• [WHAT YOU HAVE TO DO]: Can you put the items into a Markdown table with the columns "Row" and "Line", starting at the line containing "Reading right to" and ending at the last line of the items? Number each line, skip blank lines, and leave the pictures out.

• [Saved data entries]:
━━━

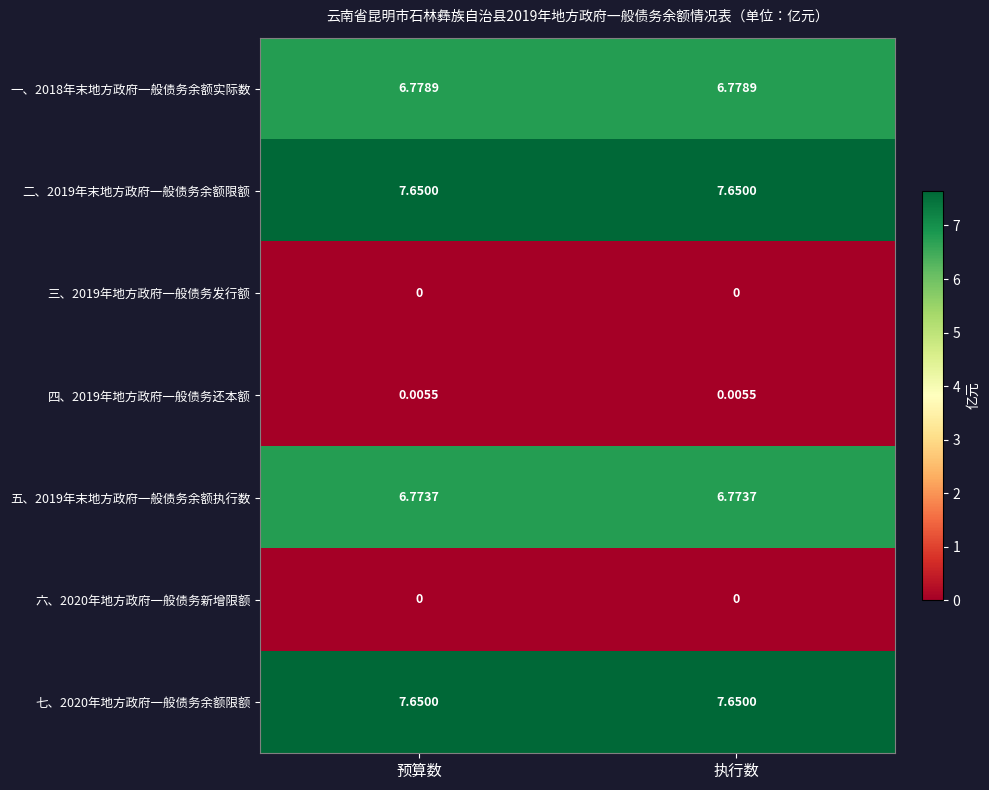

Is the value of 六、2020年地方政府一般债务新增限额 at 预算数 greater than the value of 四、2019年地方政府一般债务还本额 at 预算数?

No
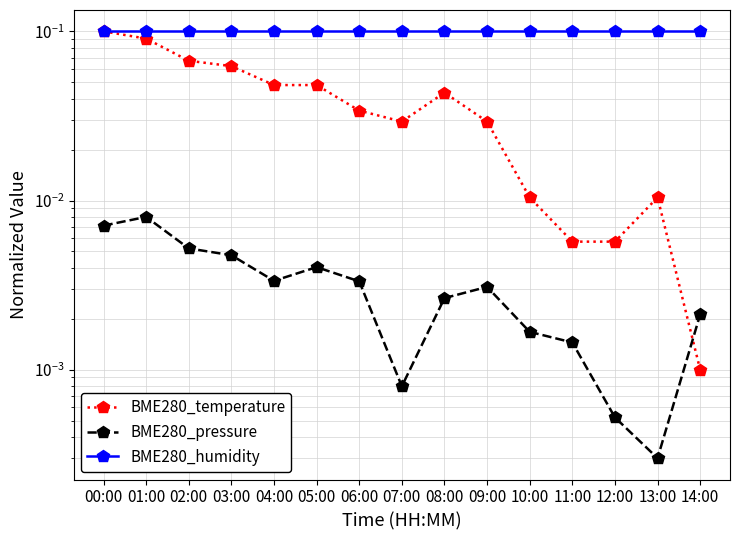

The BME280_pressure series shows 0.0 at 06:00. True or false?

False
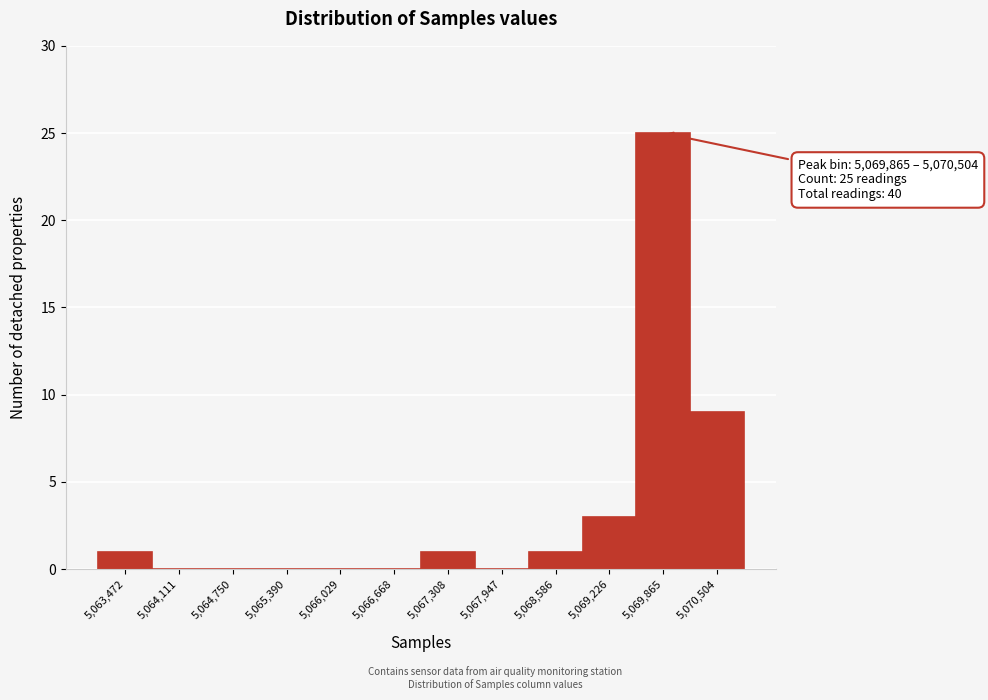

Reading right to left, transcribe all the data shown in this chart.

5,070,504=9	5,069,865=25	5,069,226=3	5,068,586=1	5,067,947=0	5,067,308=1	5,066,668=0	5,066,029=0	5,065,390=0	5,064,750=0	5,064,111=0	5,063,472=1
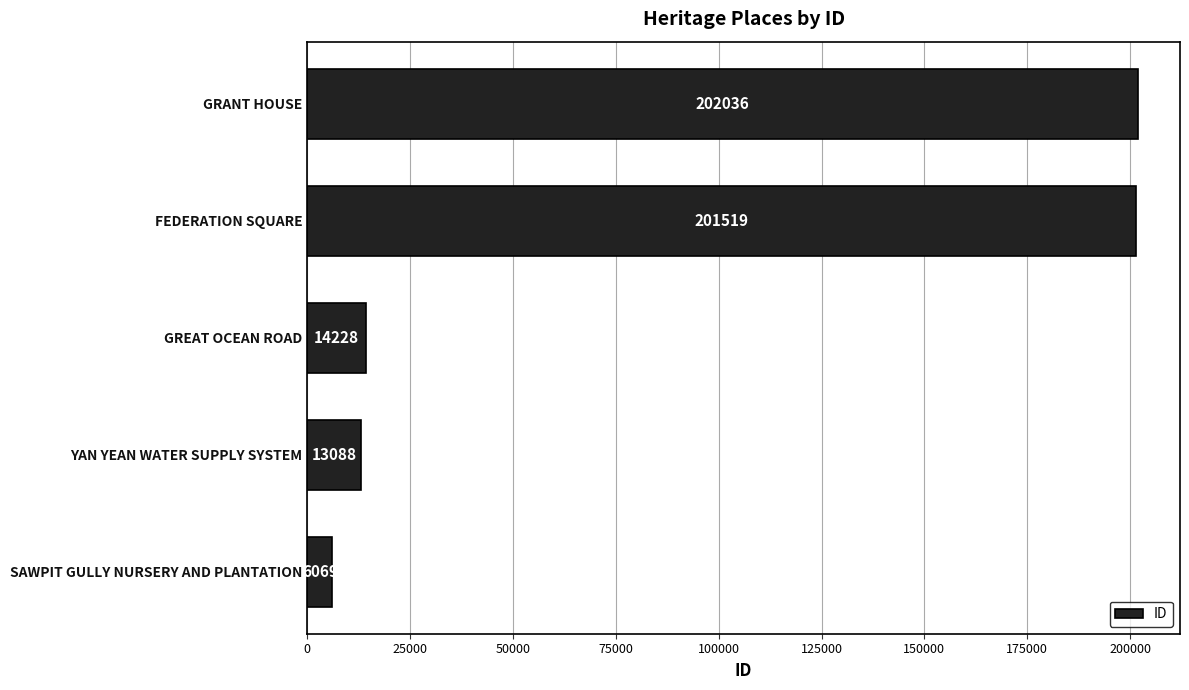

The chart shows a value of 202036 at GRANT HOUSE. True or false?

True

━━━

• [TASK RESULT]:
| Row | Line |
|---|---|
| 1 | Reading right to left, transcribe all the data shown in this chart. |
| 2 | 5,070,504=9	5,069,865=25	5,069,226=3	5,068,586=1	5,067,947=0	5,067,308=1	5,066,668=0	5,066,029=0	5,065,390=0	5,064,750=0	5,064,111=0	5,063,472=1 |
| 3 | The chart shows a value of 202036 at GRANT HOUSE. True or false? |
| 4 | True |